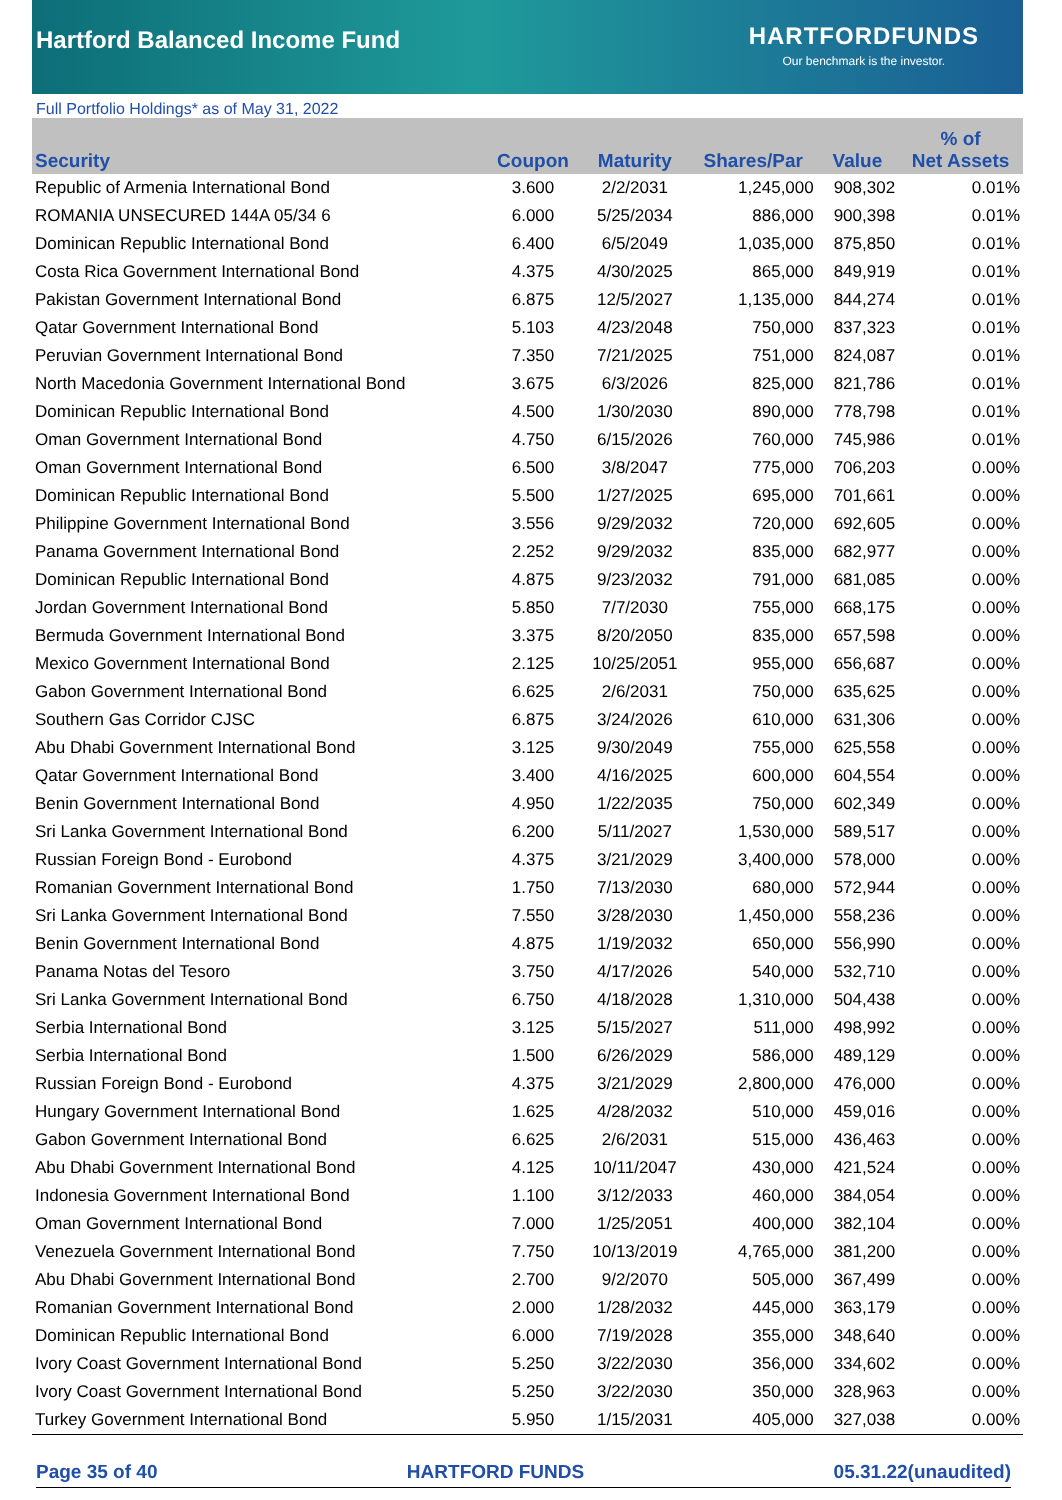Hartford Balanced Income Fund
HARTFORDFUNDS
Our benchmark is the investor.
Full Portfolio Holdings* as of May 31, 2022
| Security | Coupon | Maturity | Shares/Par | Value | % of Net Assets |
| --- | --- | --- | --- | --- | --- |
| Republic of Armenia International Bond | 3.600 | 2/2/2031 | 1,245,000 | 908,302 | 0.01% |
| ROMANIA UNSECURED 144A 05/34 6 | 6.000 | 5/25/2034 | 886,000 | 900,398 | 0.01% |
| Dominican Republic International Bond | 6.400 | 6/5/2049 | 1,035,000 | 875,850 | 0.01% |
| Costa Rica Government International Bond | 4.375 | 4/30/2025 | 865,000 | 849,919 | 0.01% |
| Pakistan Government International Bond | 6.875 | 12/5/2027 | 1,135,000 | 844,274 | 0.01% |
| Qatar Government International Bond | 5.103 | 4/23/2048 | 750,000 | 837,323 | 0.01% |
| Peruvian Government International Bond | 7.350 | 7/21/2025 | 751,000 | 824,087 | 0.01% |
| North Macedonia Government International Bond | 3.675 | 6/3/2026 | 825,000 | 821,786 | 0.01% |
| Dominican Republic International Bond | 4.500 | 1/30/2030 | 890,000 | 778,798 | 0.01% |
| Oman Government International Bond | 4.750 | 6/15/2026 | 760,000 | 745,986 | 0.01% |
| Oman Government International Bond | 6.500 | 3/8/2047 | 775,000 | 706,203 | 0.00% |
| Dominican Republic International Bond | 5.500 | 1/27/2025 | 695,000 | 701,661 | 0.00% |
| Philippine Government International Bond | 3.556 | 9/29/2032 | 720,000 | 692,605 | 0.00% |
| Panama Government International Bond | 2.252 | 9/29/2032 | 835,000 | 682,977 | 0.00% |
| Dominican Republic International Bond | 4.875 | 9/23/2032 | 791,000 | 681,085 | 0.00% |
| Jordan Government International Bond | 5.850 | 7/7/2030 | 755,000 | 668,175 | 0.00% |
| Bermuda Government International Bond | 3.375 | 8/20/2050 | 835,000 | 657,598 | 0.00% |
| Mexico Government International Bond | 2.125 | 10/25/2051 | 955,000 | 656,687 | 0.00% |
| Gabon Government International Bond | 6.625 | 2/6/2031 | 750,000 | 635,625 | 0.00% |
| Southern Gas Corridor CJSC | 6.875 | 3/24/2026 | 610,000 | 631,306 | 0.00% |
| Abu Dhabi Government International Bond | 3.125 | 9/30/2049 | 755,000 | 625,558 | 0.00% |
| Qatar Government International Bond | 3.400 | 4/16/2025 | 600,000 | 604,554 | 0.00% |
| Benin Government International Bond | 4.950 | 1/22/2035 | 750,000 | 602,349 | 0.00% |
| Sri Lanka Government International Bond | 6.200 | 5/11/2027 | 1,530,000 | 589,517 | 0.00% |
| Russian Foreign Bond - Eurobond | 4.375 | 3/21/2029 | 3,400,000 | 578,000 | 0.00% |
| Romanian Government International Bond | 1.750 | 7/13/2030 | 680,000 | 572,944 | 0.00% |
| Sri Lanka Government International Bond | 7.550 | 3/28/2030 | 1,450,000 | 558,236 | 0.00% |
| Benin Government International Bond | 4.875 | 1/19/2032 | 650,000 | 556,990 | 0.00% |
| Panama Notas del Tesoro | 3.750 | 4/17/2026 | 540,000 | 532,710 | 0.00% |
| Sri Lanka Government International Bond | 6.750 | 4/18/2028 | 1,310,000 | 504,438 | 0.00% |
| Serbia International Bond | 3.125 | 5/15/2027 | 511,000 | 498,992 | 0.00% |
| Serbia International Bond | 1.500 | 6/26/2029 | 586,000 | 489,129 | 0.00% |
| Russian Foreign Bond - Eurobond | 4.375 | 3/21/2029 | 2,800,000 | 476,000 | 0.00% |
| Hungary Government International Bond | 1.625 | 4/28/2032 | 510,000 | 459,016 | 0.00% |
| Gabon Government International Bond | 6.625 | 2/6/2031 | 515,000 | 436,463 | 0.00% |
| Abu Dhabi Government International Bond | 4.125 | 10/11/2047 | 430,000 | 421,524 | 0.00% |
| Indonesia Government International Bond | 1.100 | 3/12/2033 | 460,000 | 384,054 | 0.00% |
| Oman Government International Bond | 7.000 | 1/25/2051 | 400,000 | 382,104 | 0.00% |
| Venezuela Government International Bond | 7.750 | 10/13/2019 | 4,765,000 | 381,200 | 0.00% |
| Abu Dhabi Government International Bond | 2.700 | 9/2/2070 | 505,000 | 367,499 | 0.00% |
| Romanian Government International Bond | 2.000 | 1/28/2032 | 445,000 | 363,179 | 0.00% |
| Dominican Republic International Bond | 6.000 | 7/19/2028 | 355,000 | 348,640 | 0.00% |
| Ivory Coast Government International Bond | 5.250 | 3/22/2030 | 356,000 | 334,602 | 0.00% |
| Ivory Coast Government International Bond | 5.250 | 3/22/2030 | 350,000 | 328,963 | 0.00% |
| Turkey Government International Bond | 5.950 | 1/15/2031 | 405,000 | 327,038 | 0.00% |
Page 35 of 40 HARTFORD FUNDS 05.31.22(unaudited)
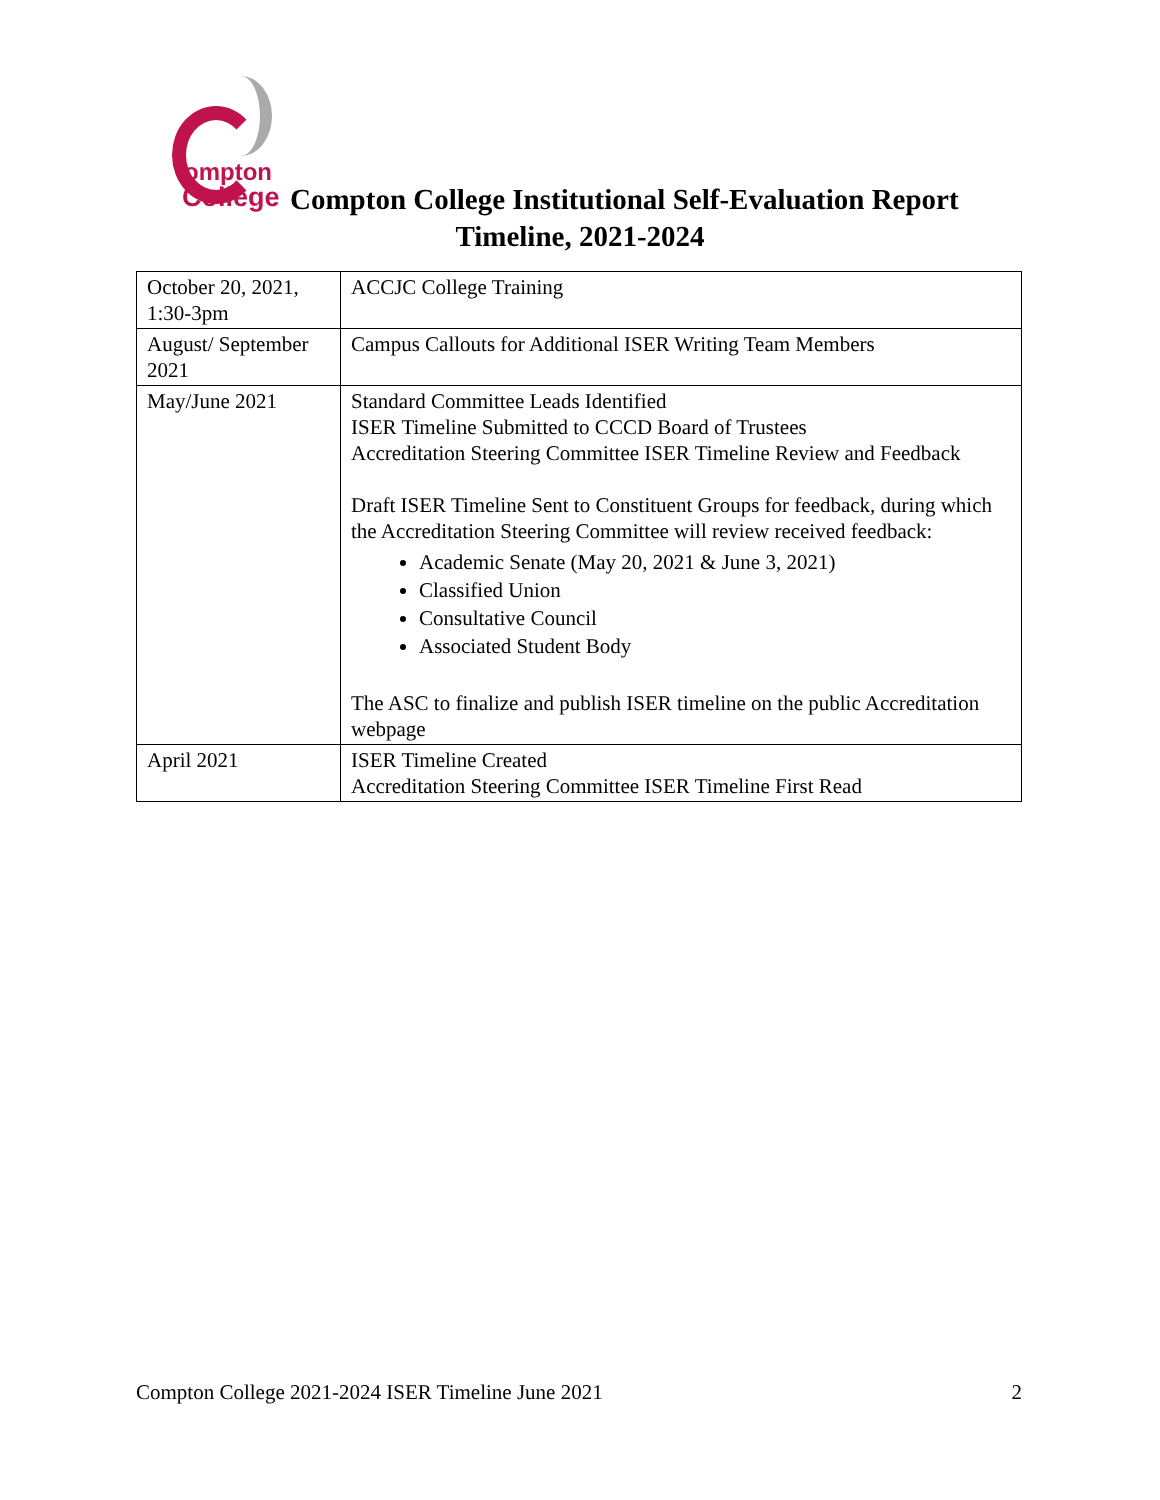ompton
College
Compton College Institutional Self-Evaluation Report
Timeline, 2021-2024
| October 20, 2021, 1:30-3pm | ACCJC College Training |
| August/ September 2021 | Campus Callouts for Additional ISER Writing Team Members |
| May/June 2021 | Standard Committee Leads Identified ISER Timeline Submitted to CCCD Board of Trustees Accreditation Steering Committee ISER Timeline Review and Feedback Draft ISER Timeline Sent to Constituent Groups for feedback, during which the Accreditation Steering Committee will review received feedback: Academic Senate (May 20, 2021 & June 3, 2021) Classified Union Consultative Council Associated Student Body The ASC to finalize and publish ISER timeline on the public Accreditation webpage |
| April 2021 | ISER Timeline Created Accreditation Steering Committee ISER Timeline First Read |
Compton College 2021-2024 ISER Timeline June 2021 2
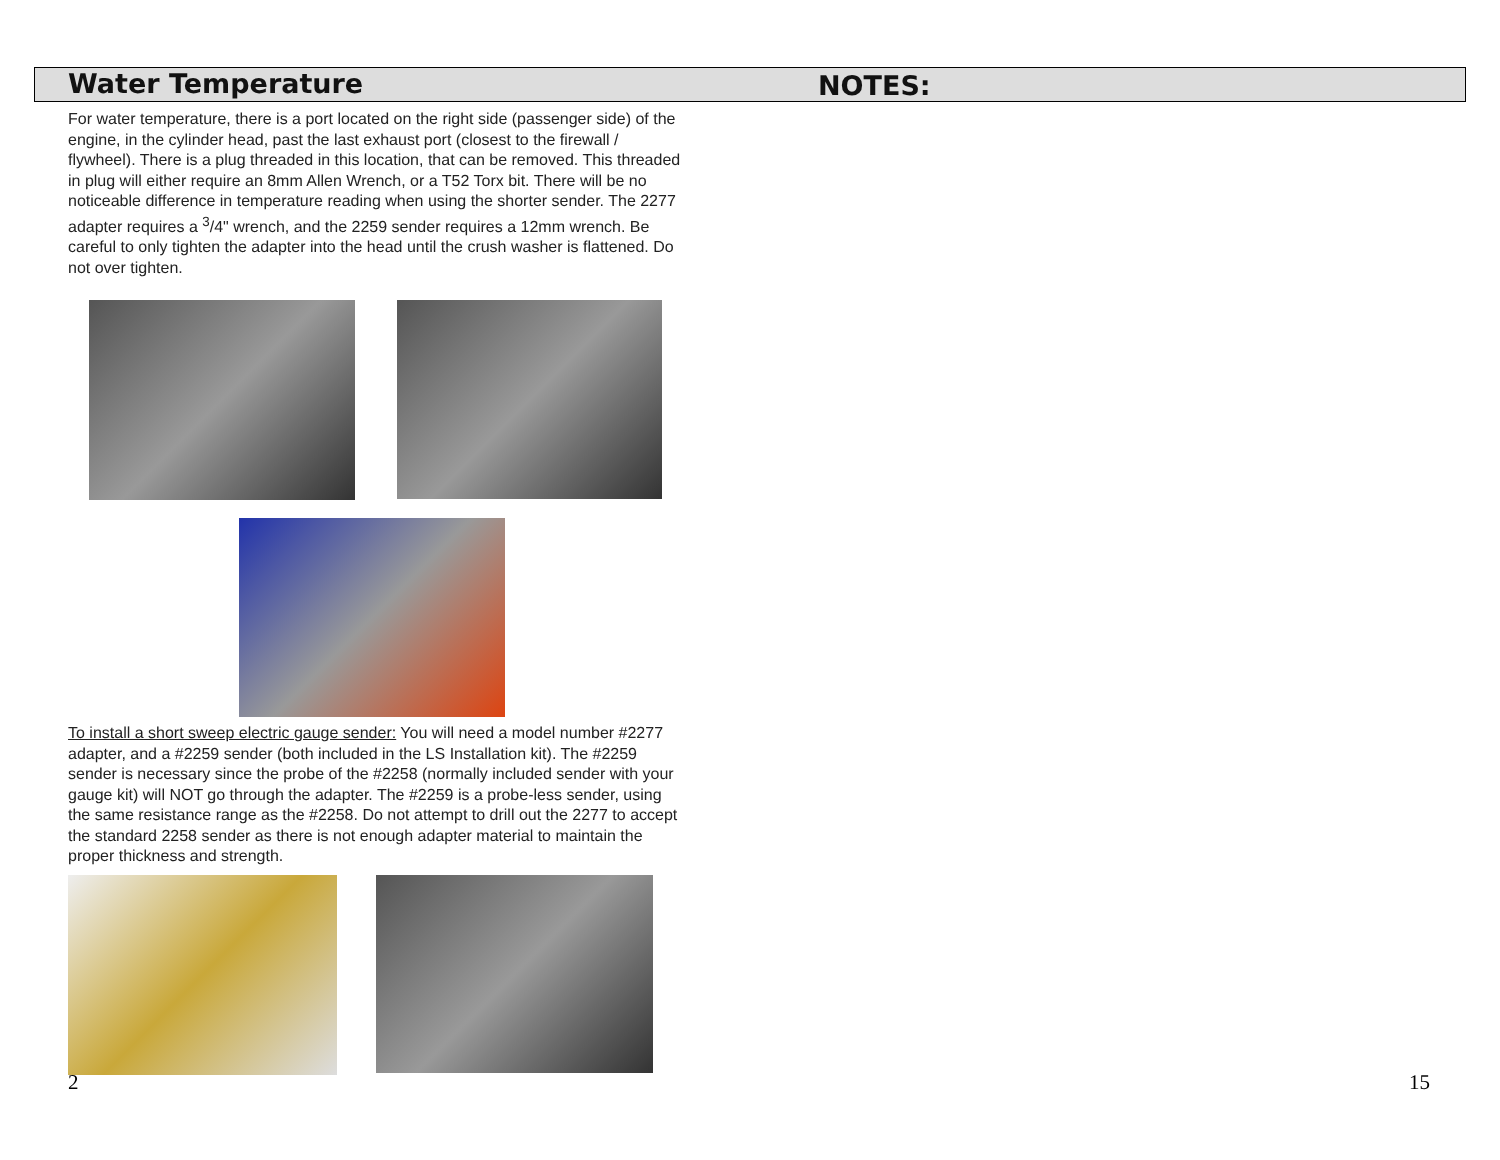Water Temperature
For water temperature, there is a port located on the right side (passenger side) of the engine, in the cylinder head, past the last exhaust port (closest to the firewall / flywheel). There is a plug threaded in this location, that can be removed. This threaded in plug will either require an 8mm Allen Wrench, or a T52 Torx bit. There will be no noticeable difference in temperature reading when using the shorter sender. The 2277 adapter requires a <sup>3</sup>/4" wrench, and the 2259 sender requires a 12mm wrench. Be careful to only tighten the adapter into the head until the crush washer is flattened. Do not over tighten.
To install a short sweep electric gauge sender: You will need a model number #2277 adapter, and a #2259 sender (both included in the LS Installation kit). The #2259 sender is necessary since the probe of the #2258 (normally included sender with your gauge kit) will NOT go through the adapter. The #2259 is a probe-less sender, using the same resistance range as the #2258. Do not attempt to drill out the 2277 to accept the standard 2258 sender as there is not enough adapter material to maintain the proper thickness and strength.
NOTES:
2 15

**Work request**
Please, without any pictures, write out exactly the lines of the listing from its first line through the line that holds "900,398 | 0.01% |", ends included, and nothing beyond them.

**Result**
Hartford Balanced Income Fund
HARTFORDFUNDS
Our benchmark is the investor.
Full Portfolio Holdings* as of May 31, 2022
| Security | Coupon | Maturity | Shares/Par | Value | % of Net Assets |
| --- | --- | --- | --- | --- | --- |
| Republic of Armenia International Bond | 3.600 | 2/2/2031 | 1,245,000 | 908,302 | 0.01% |
| ROMANIA UNSECURED 144A 05/34 6 | 6.000 | 5/25/2034 | 886,000 | 900,398 | 0.01% |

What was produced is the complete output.